In a sign of how surreal the bubbly legal technology news narrative has become, the two parties are badging the “hook up” as a first and predicting a “wedding in a few years’ time”.

What the combination boils down to is an attempt to bypass human lawyers for certain matters all the way through to the instruction of a barrister. LISA offers help with non-disclosure agreements via AI-linked technology (although critics on Geek Law Blog have labelled it “just another document assembly tool with a single mediocre form”), while Billy Bot seeks to replicate the services of a junior barristers’ clerk.

The news follows an announcement by a group of Cambridge law students that they are planning to launch their own cryptocurrency, among other extremely ambitious legal technology ventures. Meanwhile, an English computer science student at Stanford University has been talking grandly about his plan to “take down” lawyers.

These extreme, albeit successful, attempts to hit the headlines, come amid a wave of consolidation in the lawtech sector, led by iManage’s acquisition of UK legal AI company RAVN in May and LexisNexis’ takeover of analytics and research company Ravel Law in June.

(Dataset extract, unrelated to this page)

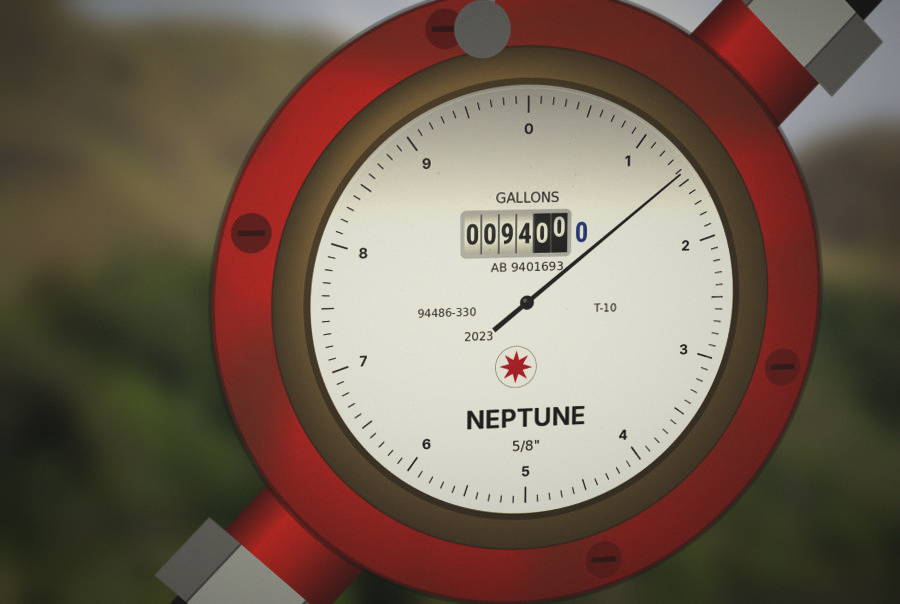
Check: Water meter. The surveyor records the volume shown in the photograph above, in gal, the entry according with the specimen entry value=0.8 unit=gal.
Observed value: value=94001.4 unit=gal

This new stage in the cycle is taking place after a period of rapid growth among such companies. According to recent figures produced by Thomson Reuters Legal, there has been an astonishing increase of nearly 500% in the number of lawtech patents filed since 2012. The rate of growth slowed last year to a more modest 33%, rising from 436 to 579.

While some winners seem to be emerging, legal AI largely remains in an experimental phase. Some of the most interesting work in the sector over the next few years could take place in ‘innovation hubs’ set up by the likes of Allen & Overy and Reed Smith, where the considerable challenge of successfully embedding the powerful technology into practice is being trialled.